Investors Don’t Flock to Stocks

Most mutual fund investors did not abandon stocks during the market decline of 2008 to 2009, but, unlike previous recoveries, have not shown considerable interest in adding to their equity positions during the subsequent rebound, according to research by Vanguard.
“In Equity Abandonment in 2008-2009: Lower Among Balanced Fund Investors,” Vanguard researchers found that only a very small percentage of equity investors sold out of the market entirely during the market tumult. The equity abandonment report analyzed the activity of 2.7 million IRA investors from the beginning of 2007 through October 2009, and found only about 1% of them selling out of the market at the peak of its volatility in October 2008.

Men were 10% more likely to discard equities than women. Vanguard said prior academic research has suggested that in general, men might trade more actively than women as a result of greater overconfidence in their ability to make good investment decisions.

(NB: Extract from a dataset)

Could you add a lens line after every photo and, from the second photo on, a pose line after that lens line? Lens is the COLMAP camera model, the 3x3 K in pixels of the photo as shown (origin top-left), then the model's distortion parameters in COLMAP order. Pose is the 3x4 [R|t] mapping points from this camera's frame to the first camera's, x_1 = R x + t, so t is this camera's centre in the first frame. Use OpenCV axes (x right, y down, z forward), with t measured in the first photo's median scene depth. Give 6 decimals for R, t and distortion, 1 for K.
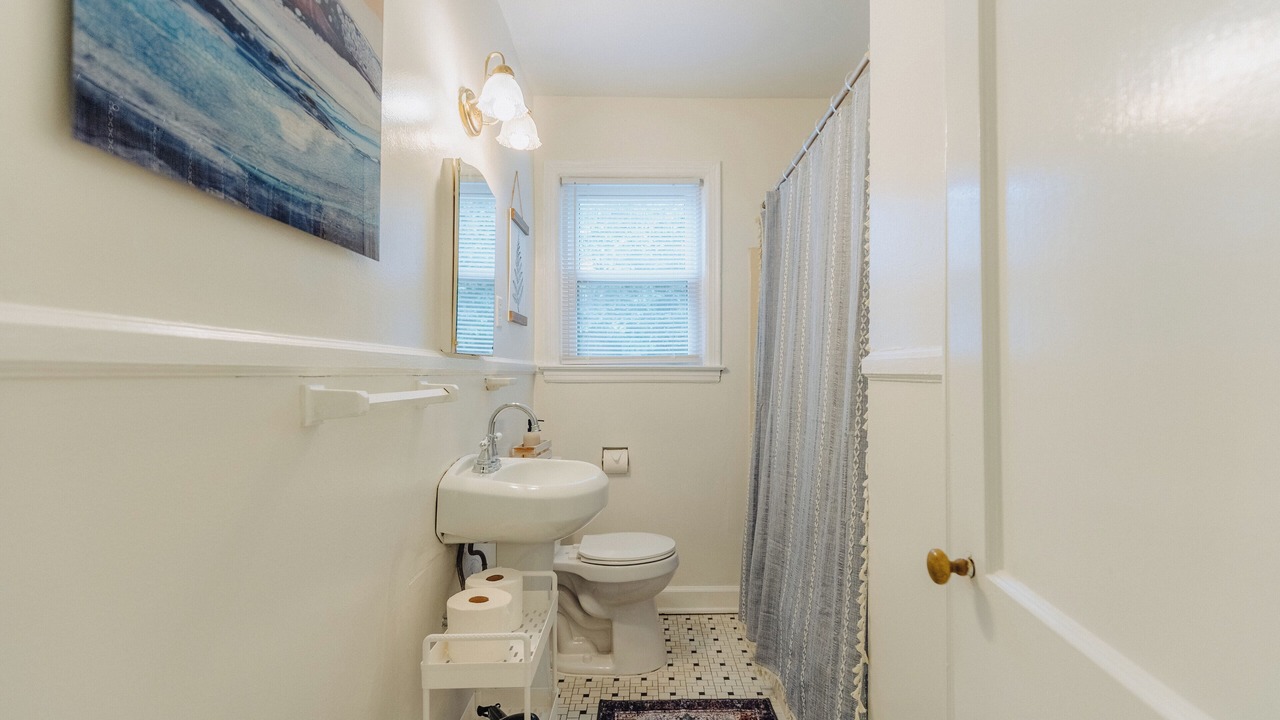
lens RADIAL K [[582.2, 0, 651.6], [0, 582.2, 362.3], [0, 0, 1]] dist [0.006963, -0.000557]
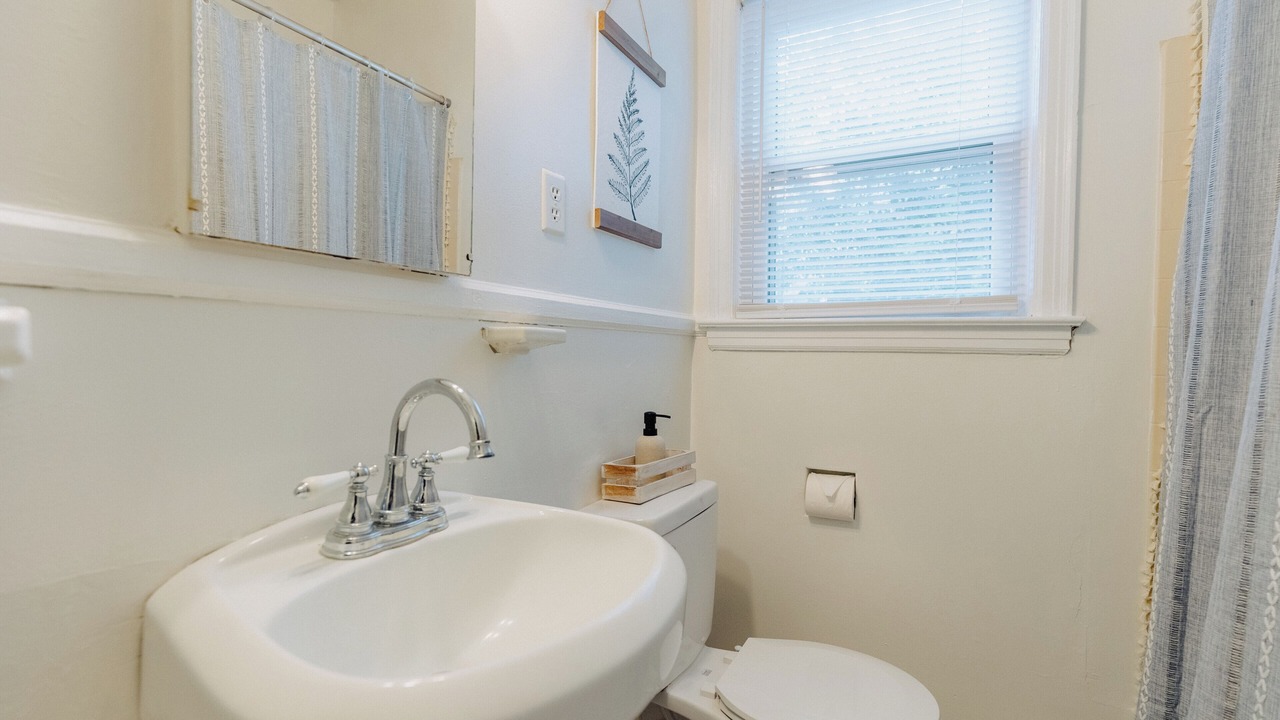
lens RADIAL K [[588.1, 0, 646.1], [0, 588.1, 362.5], [0, 0, 1]] dist [0.000939, -0.000190]
pose [[0.881326, 0.020237, -0.472075, 0.043246], [-0.004728, 0.999410, 0.034016, 0.027625], [0.472485, -0.027747, 0.880902, 0.442931]]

People age 65 or older were more than twice as likely to abandon equities as investors between the ages of 45 and 54—consistent with the widely held belief that investors become more risk averse as they age, Vanguard said. Vanguard also found investors with a low level of equity exposure were more likely to abandon equities.

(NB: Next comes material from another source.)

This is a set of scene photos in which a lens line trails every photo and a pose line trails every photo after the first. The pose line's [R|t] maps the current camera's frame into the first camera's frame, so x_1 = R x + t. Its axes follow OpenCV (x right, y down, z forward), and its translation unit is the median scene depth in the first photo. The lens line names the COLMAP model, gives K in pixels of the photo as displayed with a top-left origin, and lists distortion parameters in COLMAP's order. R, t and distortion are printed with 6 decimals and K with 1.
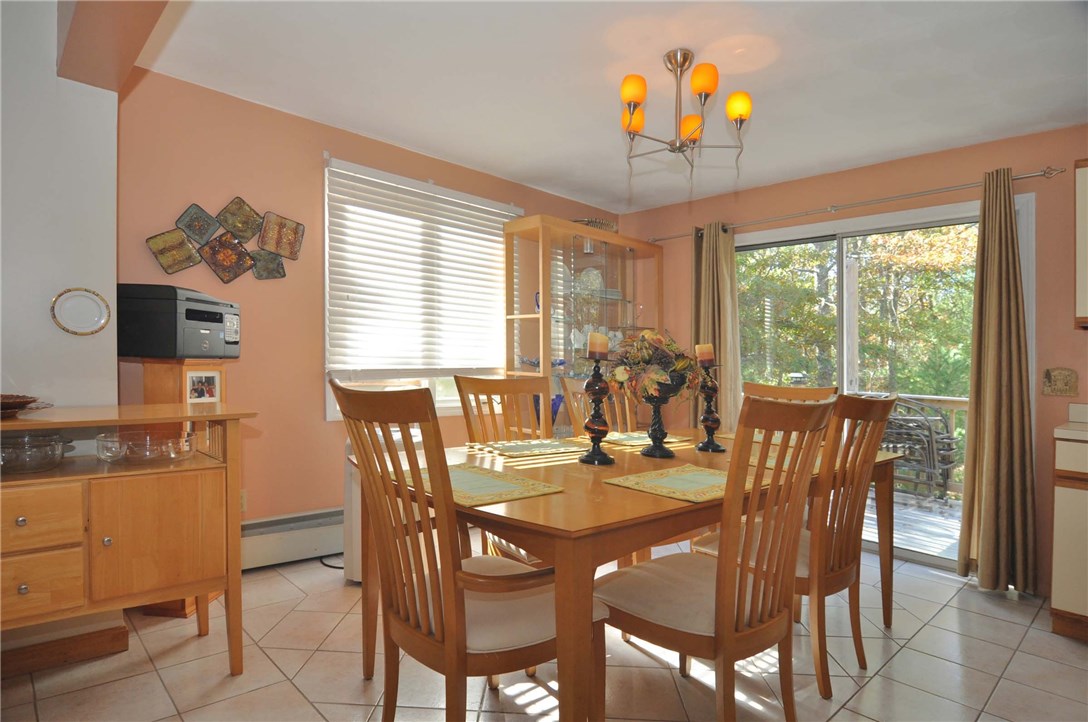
lens RADIAL K [[590.9, 0, 545.2], [0, 590.9, 355.0], [0, 0, 1]] dist [-0.000375, -0.014538]
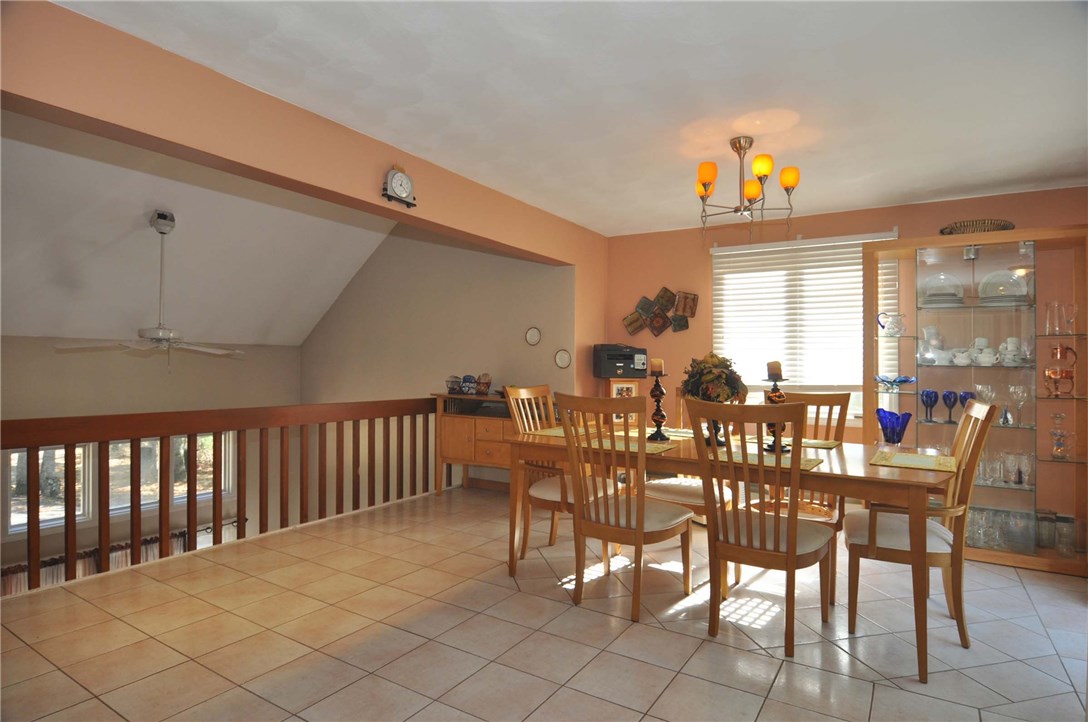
lens RADIAL K [[590.9, 0, 545.2], [0, 590.9, 355.0], [0, 0, 1]] dist [-0.000375, -0.014538]
pose [[0.258684, -0.044794, -0.964923, 1.103806], [-0.004412, 0.998859, -0.047552, 0.021600], [0.965952, 0.016558, 0.258191, 0.205653]]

Meanwhile, balanced investors tended to stick with their funds, especially those who held only one balanced fund, which includes both stocks and bonds. The abandonment rate of these balanced investors was about 50% lower than that of investors who owned equity funds and no balanced funds.

Too Timid to Come Back?

In a separate report, “2009: A Return to Risk-Taking,” Vanguard researchers examined industry cash flow data in 2009 and determined that investors’ heavy preference for bond funds over stock funds during the equity market recovery was the reverse of that seen in previous revivals.

In the risk-taking report, Vanguard noted that investors typically react to the start of a bull market by earmarking money to equities as prices rebound. In 2003, when the last bull market began, investors pulled $265 billion from money-market funds and placed $152 billion and $51 billion in equity funds and bond funds, respectively, according to Vanguard.

However, through November 2009, investors pulled $500 billion from money market funds, and, despite one of the strongest bull markets in history, withdrew $9 billion from stock funds. During the same period, bond funds attracted $340 billion.

"Investors who opted for money-market funds during the crisis may have been ready to take on more risk as the rebound became stronger, and considered bond funds the logical next step instead of the greater potential risk associated with equity funds," said Francis Kinniry, a principal in the Vanguard Investment Strategy Group, in a release about the study. However, Kinniry warned that investors should recognize that bond funds are not risk-free (see “Bond Fund Investors Beware”).

Vanguard has prepared a special report to help investors better understand bond funds. The risk-taking report also reaffirms the value of prudent diversification, pointing out that from the start of the bear market in 2007 through December 31, 2009, an investor with a 100% stock portfolio lost nearly 25%, while an investor with a 50% stocks/50% bonds portfolio lost only 5%.